細胞から作ったcDNAライブラリーと、大量の大腸菌を混ぜ合わせ、塩溶液の中で短い時間熱ショックを与える。すると個々のcDNAは、いずれかの大腸菌の中に取り込まれることになる。ちょうど図書館の蔵書を、一冊ずつ、ランダムに生徒に配るようなイメージを想起していただきたい(生徒を大腸菌にたとえてごめんね)。cDNAの分子数(総冊数)よりも、大腸菌の菌体数(生徒数)を多くしてあるので、図書館の本はいずれも誰かの手に渡る。本がもらえない生徒(cDNAを受け取れなかった大腸菌)も存在する。でも、こうしておかないと図書館の蔵書を分散させることができない。ここが大事なポイントで、cDNAを1分子ずつばらけさせることが重要で、しかも生徒ひとりが2冊以上本を持たないようにする。

円形のシャーレに寒天でできた栄養培地を作り、その表面にcDNAを受け取った大腸菌を薄く塗り広げる。cDNAを受け取った大腸菌は、菌体内でせっせとcDNAのコピーを作る。同時に、大腸菌はおよそ1時間に1回の割合で細胞分裂をして増殖する。その都度、cDNAのコピーも受け渡され、増産される。大腸菌は自分では動くことができない。だからシャーレの上に分散された複数(たとえば100匹)の大腸菌がばらまかれたとすると、その100匹はその場所で増殖していく。大腸菌1匹は体長1マイクロメートルくらいなので、もちろん肉眼では見えない(詳細は省略するが、cDNAにちょっとした仕掛けがしてあって、cDNAを受け取った大腸菌だけがシャーレの上で増殖できるようになっている)。

大腸菌はシャーレの上で、2倍、4倍、8倍、16倍と分裂していく。すると一晩もすると膨大な菌体数になる。それは肉眼で見える。白い粒のように見える。その粒がシャーレの上に散らばっている。これを大腸菌のコロニーと呼ぶ。コロニーはまるで夜空に散らばる星々のようだ。実際、だんだん大腸菌が増えてきて、コロニーが見えだすとそれは光って見える。実験がうまくいっている証拠だ。これは実験に携わった者でないと感じることができない気持ちなのだが、こうして書いていても、わくわくしてくる。

シャーレの上に広がるコロニー一粒一粒に、別々のcDNAが含まれていてしかも増産されている。1分子のcDNAではあまりに少なすぎても、こうして大腸菌の力を借りて、ばらしてしかも増やすことができるのだ。

このシャーレの上に、そっとナイロン製の円形フィルターを重ねる。それは直径10センチメートルほどの白い円形をしている。濾紙のように見えるがナイロン製なので丈夫だ。

しばらくしてからそっとこのフィルターを剥がす。するとフィルターの上には大腸菌のコロニーが鏡のように写し取られることになる。もちろんシャーレのほうにも大腸菌のコロニーはまだ残っている。あとでここから大腸菌を採取しなければならないので、シャーレは冷蔵庫の中に保管される。大腸菌は冷蔵されると細胞分裂を止めるが死ぬことはない。
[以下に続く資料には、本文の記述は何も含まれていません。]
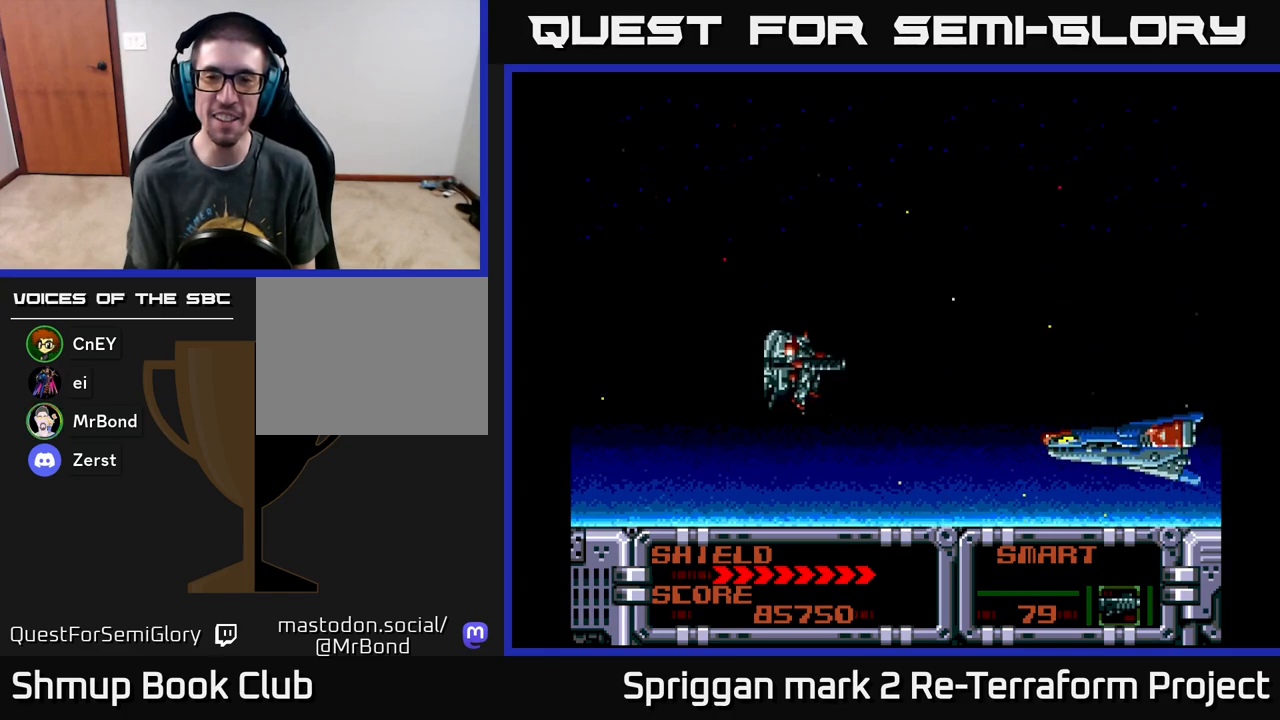
{"buttons": ["DPAD_DOWN"], "events": [[233, "DPAD_DOWN", "up"], [500, "DPAD_DOWN", "down"]]}
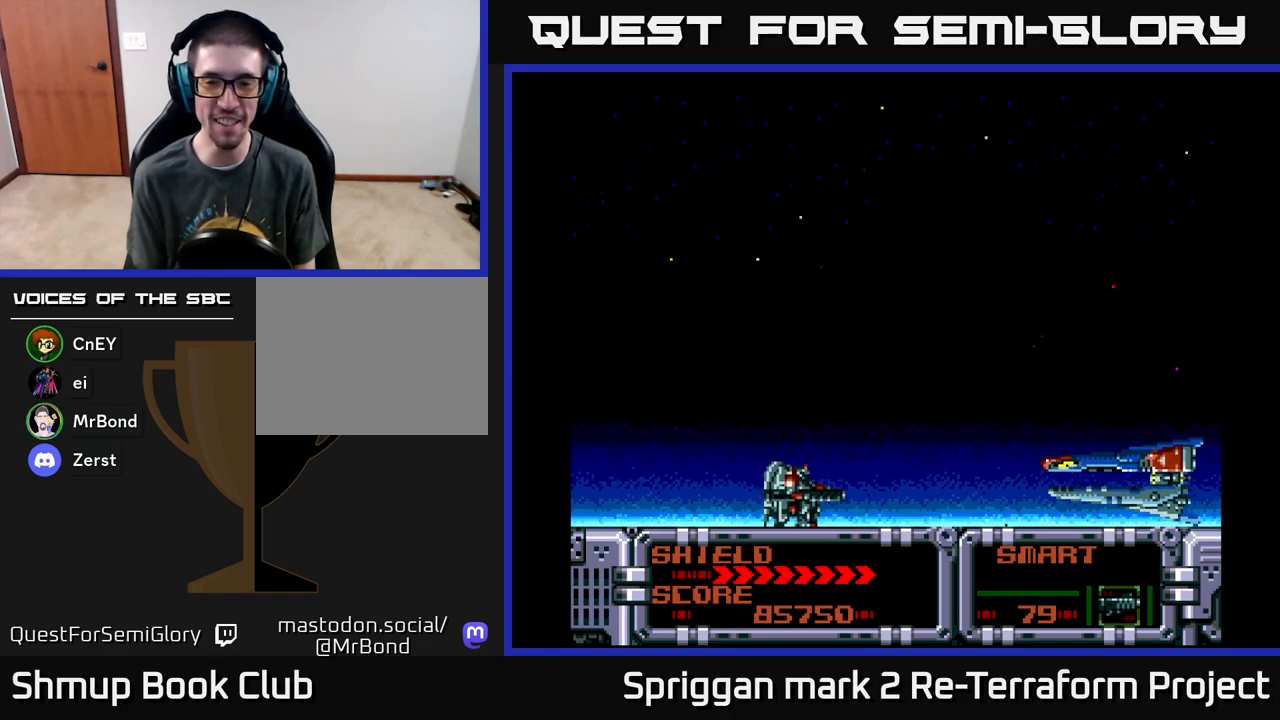
{"buttons": ["A"], "events": [[133, "DPAD_DOWN", "up"], [433, "A", "down"]]}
私たちはコロニーが転写されたフィルターのほうを使って実験を進めることになる。この中から目的とする遺伝子のcDNAを保持したコロニー──つまり宝物のありか──を探し出すことになる。大腸菌はフィルターの上に貼りついたままその場所に固定される。大腸菌の菌体内にあったcDNAもフィルターの特別な場所(シャーレ上のコロニーがあった場所)に固定される。フィルターを水につけても温度をかけてももう剥がれ落ちることはない。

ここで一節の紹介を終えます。